### TASK REQUIREMENTS:
Apart from the images, reproduce all of the data word for word.
EXTRACTED ENTRIES START
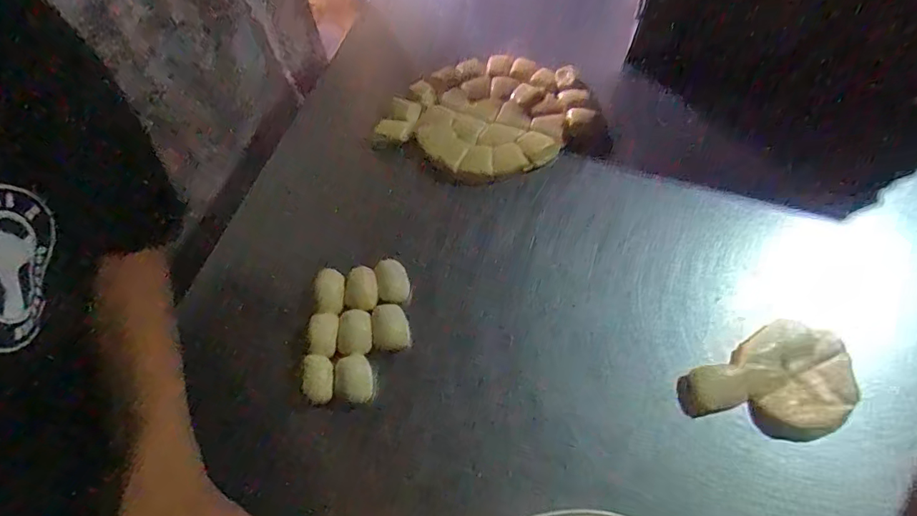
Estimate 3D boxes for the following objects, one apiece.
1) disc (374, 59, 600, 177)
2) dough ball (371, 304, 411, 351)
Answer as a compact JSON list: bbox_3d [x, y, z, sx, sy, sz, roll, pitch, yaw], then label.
[{"bbox_3d":[0.033,-0.174,0.612,0.216,0.041,0.220,33,71,16],"label":"disc"},{"bbox_3d":[-0.069,0.072,0.501,0.037,0.025,0.043,-8,65,-2],"label":"dough ball"}]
EXTRACTED ENTRIES END
### EXERCISE SOLUTION:
Estimate 3D boxes for the following objects, one apiece.
1) disc (374, 59, 600, 177)
2) dough ball (371, 304, 411, 351)
Answer as a compact JSON list: bbox_3d [x, y, z, sx, sy, sz, roll, pitch, yaw], then label.
[{"bbox_3d":[0.033,-0.174,0.612,0.216,0.041,0.220,33,71,16],"label":"disc"},{"bbox_3d":[-0.069,0.072,0.501,0.037,0.025,0.043,-8,65,-2],"label":"dough ball"}]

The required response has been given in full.